Global and local scopes

Global and local variables

We can access global variables from within functions via Julia’s scoping rules, as seen previously.

To modify global variables, we need to use global.

x = 100
100

function test()
  global x
  println(x)
  x = 3;
  return nothing
end
test (generic function with 1 method)

test()
100
print(x)
3

This is like Python. Also note the difference in behavior compared to being able to modify the captured variable in the closure without any explicit syntax.

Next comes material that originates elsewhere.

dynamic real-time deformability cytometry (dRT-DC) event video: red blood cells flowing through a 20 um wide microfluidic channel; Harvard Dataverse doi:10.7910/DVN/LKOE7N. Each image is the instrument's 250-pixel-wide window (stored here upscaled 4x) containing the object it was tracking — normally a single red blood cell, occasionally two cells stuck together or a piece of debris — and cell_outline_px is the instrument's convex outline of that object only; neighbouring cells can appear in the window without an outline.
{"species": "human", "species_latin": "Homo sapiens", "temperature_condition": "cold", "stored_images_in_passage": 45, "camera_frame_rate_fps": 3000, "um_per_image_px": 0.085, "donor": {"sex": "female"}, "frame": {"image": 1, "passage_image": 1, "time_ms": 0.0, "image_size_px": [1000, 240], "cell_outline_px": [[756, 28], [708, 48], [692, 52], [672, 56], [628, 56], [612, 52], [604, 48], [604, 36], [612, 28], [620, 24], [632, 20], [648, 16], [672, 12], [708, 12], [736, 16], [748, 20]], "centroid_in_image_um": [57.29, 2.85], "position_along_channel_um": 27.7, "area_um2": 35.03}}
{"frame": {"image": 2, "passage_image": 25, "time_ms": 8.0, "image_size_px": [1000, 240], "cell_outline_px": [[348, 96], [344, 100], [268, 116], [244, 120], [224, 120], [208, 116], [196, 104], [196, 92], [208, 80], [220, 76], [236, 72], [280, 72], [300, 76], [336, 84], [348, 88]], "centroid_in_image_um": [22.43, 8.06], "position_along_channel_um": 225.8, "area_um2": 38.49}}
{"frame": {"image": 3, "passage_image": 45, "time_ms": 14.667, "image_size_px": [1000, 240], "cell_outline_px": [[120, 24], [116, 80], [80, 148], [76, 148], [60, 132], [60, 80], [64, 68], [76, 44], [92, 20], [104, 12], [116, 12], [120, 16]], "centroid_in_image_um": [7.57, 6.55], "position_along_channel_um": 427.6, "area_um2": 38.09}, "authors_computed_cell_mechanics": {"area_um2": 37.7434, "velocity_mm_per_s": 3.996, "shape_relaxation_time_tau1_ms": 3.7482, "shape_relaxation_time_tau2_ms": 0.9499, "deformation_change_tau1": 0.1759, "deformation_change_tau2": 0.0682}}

Interestingly, this doesn’t work to be able to access both a local and global variable of the same name. Nor does it work in Python, but it does work in R. Clearly there is some processing that determines assignment operations before the code in the function body is evaluated.

y = 100

function test()
  println(y)
  y = 3;
  return nothing
end

test()
ERROR: UndefVarError: `y` not defined

Note that use of global in Section 8 (Looping and Counting) of Think Julia seems incorrect/unnecessary.

Modules

You can isolate code from your working context using module.

x = 0;

module testmod
  x = 99;
end

testmod.x
99
x
0

Each module has its own global scope. And each code block has its own local scope (as we saw with the for loop in Notes 1).

for i in 1:3
  tmp = i*7
end

print(tmp)
ERROR: UndefVarError: `tmp` not defined
print(i)
ERROR: UndefVarError: `i` not defined

Scoping gets rather more complicated.

The use of using adds variables from a package/module to the current scope.

A = rand(3, 3);
eigvals(A)
ERROR: UndefVarError: `eigvals` not defined
A = rand(3, 3);
using LinearAlgebra
eigvals(A)
3-element Vector{Float64}:
 -0.37070516708703843
 -0.35038525717381275
  1.5056321634365166

Let blocks

You can also use let to create a new scope:

x = 0
0

let x = 5
  print(x)
end
5

print(x)
0